Document images with their source code
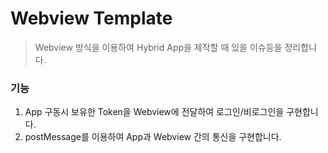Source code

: # Webview Template

> Webview 방식을 이용하여 Hybrid App을 제작할 때 있을 이슈등을 정리합니다.

### 기능

1. App 구동시 보유한 Token을 Webview에 전달하여 로그인/비로그인을 구현합니다.
2. postMessage를 이용하여 App과 Webview 간의 통신을 구현합니다.
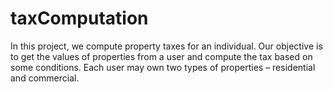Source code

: # taxComputation
In this project, we compute property taxes for an individual. Our objective is to get the values of properties from a user and compute the tax based on some conditions. Each user may own two types of properties – residential and commercial.
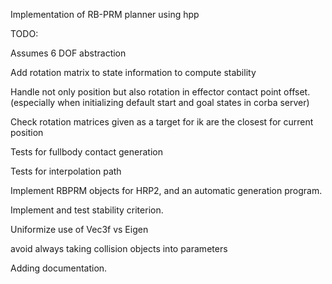 Implementation of RB-PRM planner using hpp


TODO:

Assumes 6 DOF abstraction

Add rotation matrix to state information to compute stability

Handle not only position but also rotation in effector contact point offset.
(especially when initializing default start and goal states in corba server)

Check rotation matrices given as a target for ik are the closest for current position

Tests for fullbody contact generation

Tests for interpolation path

Implement RBPRM objects for HRP2,
and an automatic generation program.

Implement and test stability criterion.

Uniformize use of Vec3f vs Eigen

avoid always taking collision objects into parameters

Adding documentation.
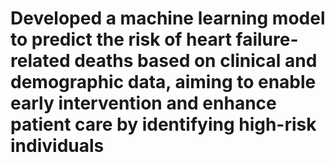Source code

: <h1>Developed a machine learning model to predict the risk of heart failure-related deaths based on clinical and demographic data, aiming to enable early intervention and enhance patient care by identifying high-risk individuals</h1>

* [Exercise requirements] Write out the entries above again with every "Source code" changed to "Markup text" and nothing else altered. Leave the pictures out.

* [Solution to the exercise]
Markup text

: # Webview Template

> Webview 방식을 이용하여 Hybrid App을 제작할 때 있을 이슈등을 정리합니다.

### 기능

1. App 구동시 보유한 Token을 Webview에 전달하여 로그인/비로그인을 구현합니다.
2. postMessage를 이용하여 App과 Webview 간의 통신을 구현합니다.
Markup text

: # taxComputation
In this project, we compute property taxes for an individual. Our objective is to get the values of properties from a user and compute the tax based on some conditions. Each user may own two types of properties – residential and commercial.
 Implementation of RB-PRM planner using hpp


TODO:

Assumes 6 DOF abstraction

Add rotation matrix to state information to compute stability

Handle not only position but also rotation in effector contact point offset.
(especially when initializing default start and goal states in corba server)

Check rotation matrices given as a target for ik are the closest for current position

Tests for fullbody contact generation

Tests for interpolation path

Implement RBPRM objects for HRP2,
and an automatic generation program.

Implement and test stability criterion.

Uniformize use of Vec3f vs Eigen

avoid always taking collision objects into parameters

Adding documentation.
Markup text

: <h1>Developed a machine learning model to predict the risk of heart failure-related deaths based on clinical and demographic data, aiming to enable early intervention and enhance patient care by identifying high-risk individuals</h1>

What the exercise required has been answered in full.